Barotropic and Baroclinic Annular Variability in the Southern Hemisphere

Abstract

Abstract The leading patterns of large-scale climate variability in the Southern Hemisphere are examined in the context of extratropical kinetic energy. It is argued that variability in the Southern Hemisphere extratropical flow can be viewed in the context of two distinct and largely independent structures, both of which exhibit a high degree of annularity: 1) a barotropic structure that dominates the variance in the zonal-mean kinetic energy and 2) a baroclinic structure that dominates the variance in the eddy kinetic energy. The former structure corresponds to the southern annular mode (SAM) and has been extensively examined in the literature. The latter structure emerges as the leading principal component time series of eddy kinetic energy and has received seemingly little attention in previous work. The two structures play very different roles in cycling energy through the extratropical troposphere.
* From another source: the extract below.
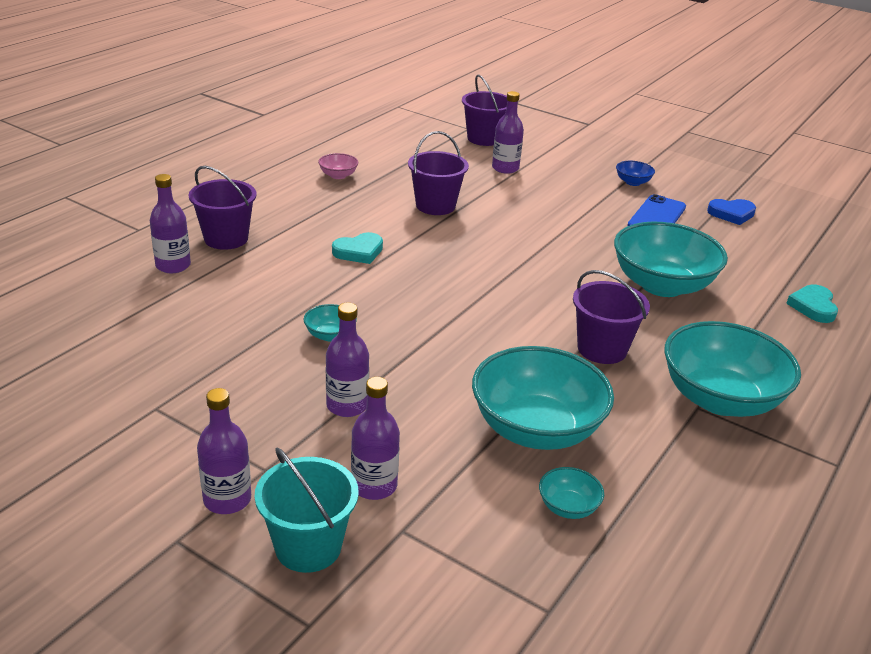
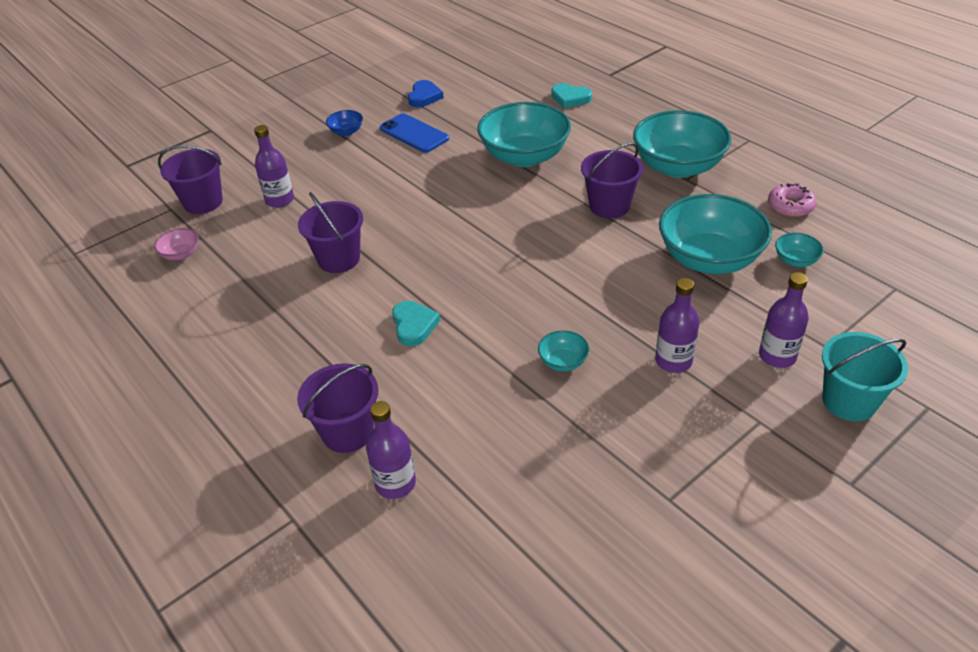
camera: 70 degrees left, 10 degrees up
(227, 499) = (798, 448): purple bottle -> none
(338, 175) = (234, 323): pink bowl -> pink bowl (181, 254)
(693, 505) = (790, 206): none -> pink donut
The SAM is associated primarily with variability in the meridional propagation of wave activity, has a surprisingly weak signature in the eddy fluxes of heat, and can be modeled as Gaussian red noise with an e-folding time scale of approximately 10 days. The baroclinic annular structure is associated primarily with variations in the amplitude of vertically propagating waves, has a very weak signature in the wave fluxes of momentum, and exhibits marked quasi periodicity on time scales of approximately 25–30 days. Implications for large-scale climate variability are discussed.